WORK INSTRUCTION
Return the listing below line for line, leaving out the picture.

===== INFORMATION SUPPLIED

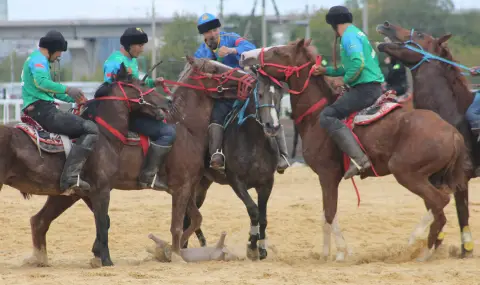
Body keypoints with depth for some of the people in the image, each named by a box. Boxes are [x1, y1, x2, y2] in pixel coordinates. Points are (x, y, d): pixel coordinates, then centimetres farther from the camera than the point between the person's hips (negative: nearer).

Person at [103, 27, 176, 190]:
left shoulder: (132, 61, 15)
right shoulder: (116, 62, -15)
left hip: (133, 110, 11)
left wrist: (152, 82, 11)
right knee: (167, 132, -20)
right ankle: (148, 176, -19)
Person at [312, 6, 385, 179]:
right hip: (375, 88, 11)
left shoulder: (349, 36, -12)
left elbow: (358, 64, -26)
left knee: (327, 116, -16)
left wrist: (346, 80, -10)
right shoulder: (355, 33, 20)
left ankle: (358, 158, -28)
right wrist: (326, 71, 19)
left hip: (364, 89, -11)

==========

ANSWER SPACE
Body keypoints with depth for some of the people in the image, each named by a box. Boxes are [x1, y1, x2, y2] in pixel coordinates. Points are (x, y, d): pixel coordinates, then centimetres farther from the camera than the point between the person's hips (negative: nearer).

Person at [103, 27, 176, 190]:
left shoulder: (132, 61, 15)
right shoulder: (116, 62, -15)
left hip: (133, 110, 11)
left wrist: (152, 82, 11)
right knee: (167, 132, -20)
right ankle: (148, 176, -19)
Person at [312, 6, 385, 179]:
right hip: (375, 88, 11)
left shoulder: (349, 36, -12)
left elbow: (358, 64, -26)
left knee: (327, 116, -16)
left wrist: (346, 80, -10)
right shoulder: (355, 33, 20)
left ankle: (358, 158, -28)
right wrist: (326, 71, 19)
left hip: (364, 89, -11)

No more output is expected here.